David Camerons Große Erwartungen

NEW YORK – Während ich die Nachrichten im Zuge der Welle von Ausschreitungen in britischen Städten verfolge und unterdessen Becoming Dickens lese, die fesselnde neue Biografie von Charles Dickens aus der Feder von Robert Douglas-Fairhurst, fallen mir  offenkundige Parallelen zwischen Leben und Kunst auf.

Im Gefolge der Unruhen hat der britische Premierminister David Cameron vorgeschlagen, Gerichtsverfahren gegen Kinder wieder aufleben zu lassen, auf harte Strafen und orangefarbene Overalls für schuldig befundene Randalierer gedrängt und  noch abstoßendere Ideen lanciert. Man könnte Verurteilte im Rahmen von Aufräumarbeiten bewusst öffentlichen Schikanen aussetzen und ihre Familien, die keine Straftaten begangen haben, zwingen ihre Sozialwohnungen zu räumen. Desweiteren prüft Cameron Festnahmen aufgrund von Facebook-Kommentaren, die Sperrung sozialer Netzwerke und eine todbringende Aufrüstung der Polizei.

Im England von Dickens hat es keine unabhängige Justiz gegeben und Zeitungen waren der staatlichen Zensur unterworfen.
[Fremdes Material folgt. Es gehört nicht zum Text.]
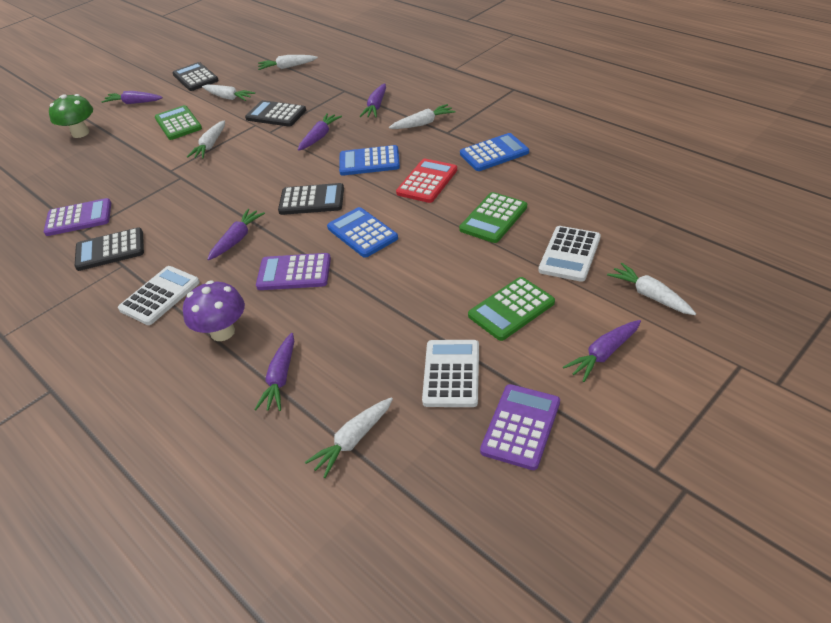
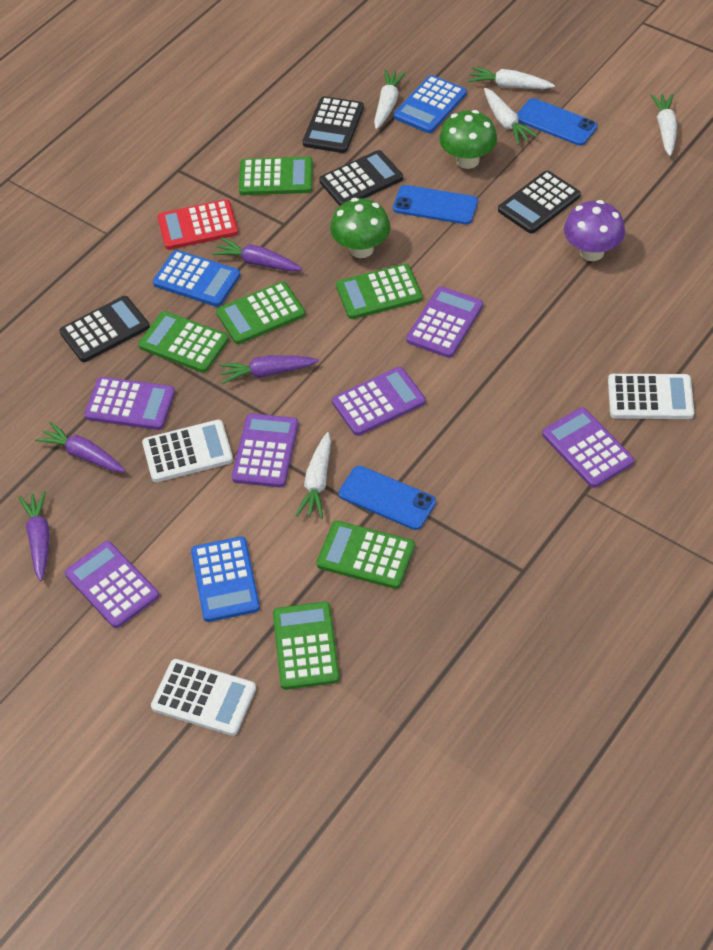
blue phone: 0 -> 3
green calculator: 3 -> 6
green mushroom: 1 -> 2
purple calculator: 3 -> 6
purple carrot: 6 -> 4
white carrot: 6 -> 5

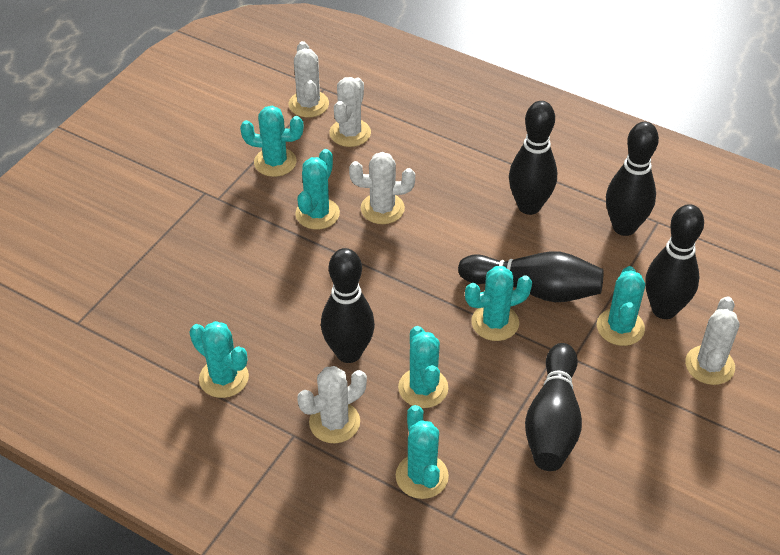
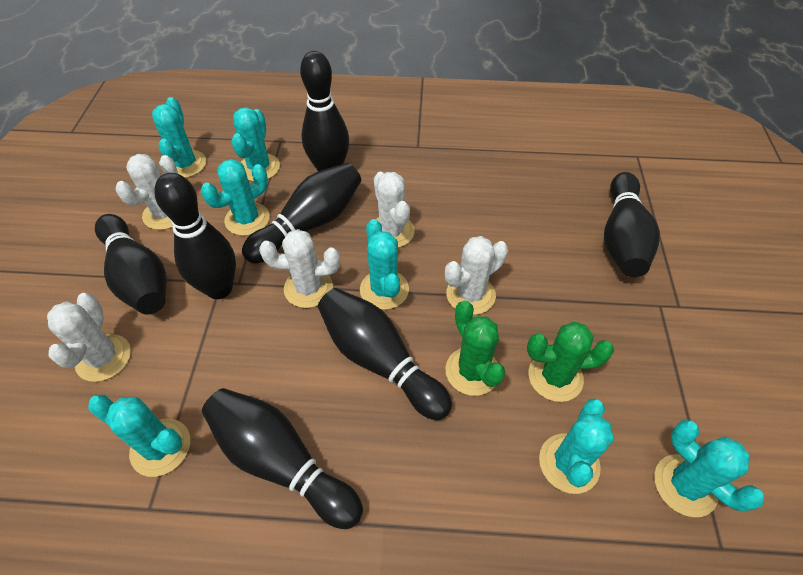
black bowling pin: 6 -> 7
green cactus: 0 -> 2

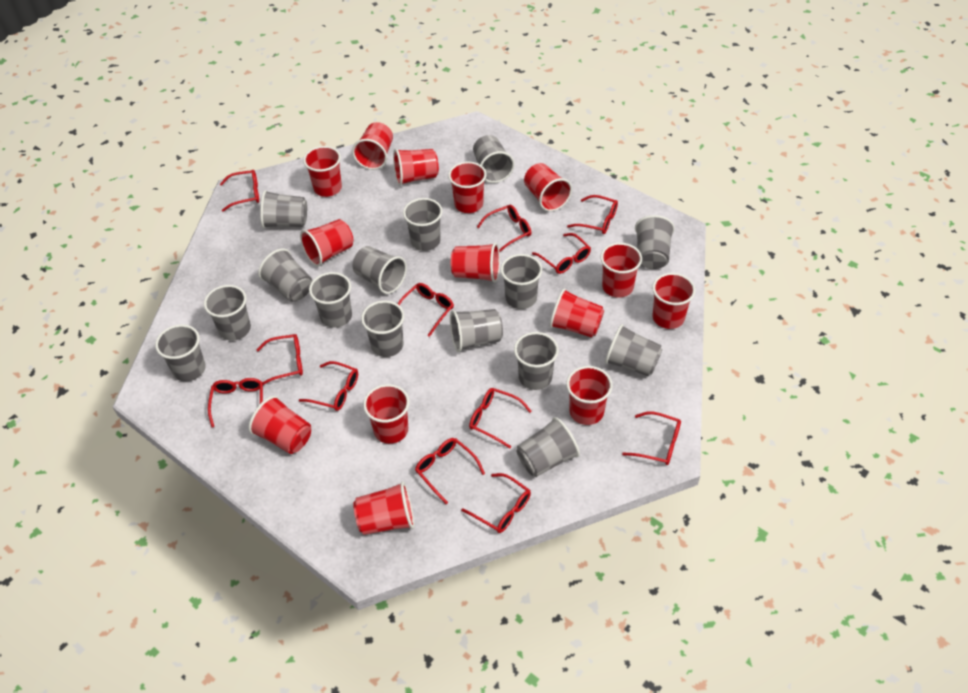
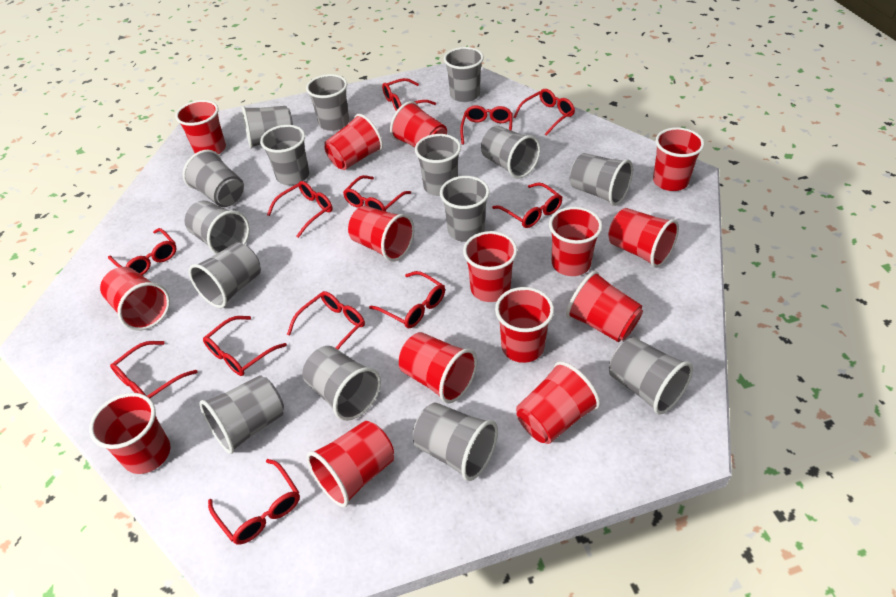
red cup: 14 -> 15

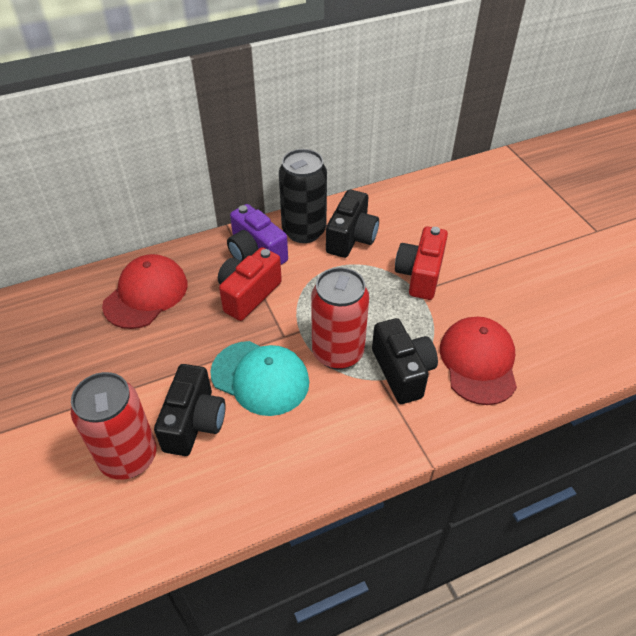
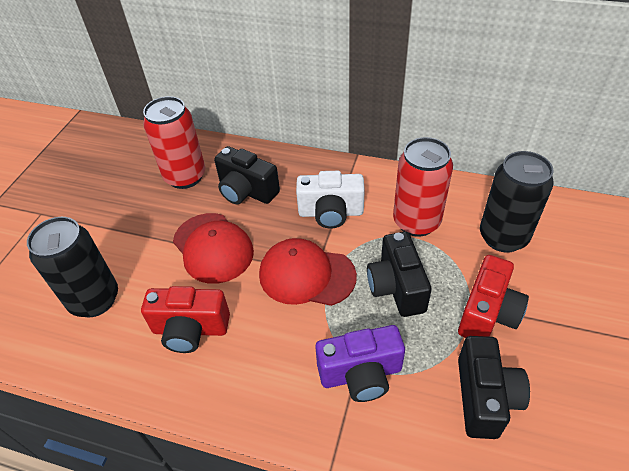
black can: 1 -> 2
turquoise cap: 1 -> 0
white camera: 0 -> 1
Kinder (wie Oliver Twist) wurden auf eine Art und Weise bestraft, die sie brechen sollte; Arme, die aufgrund relativ geringer Vergehen verurteilt wurden, fanden sich auf dem Weg nach Australien wieder oder wurden öffentlich erniedrigenden Bestrafungen ausgesetzt; die Polizei übte unkontrolliert und gewaltsam Macht über die Armen aus.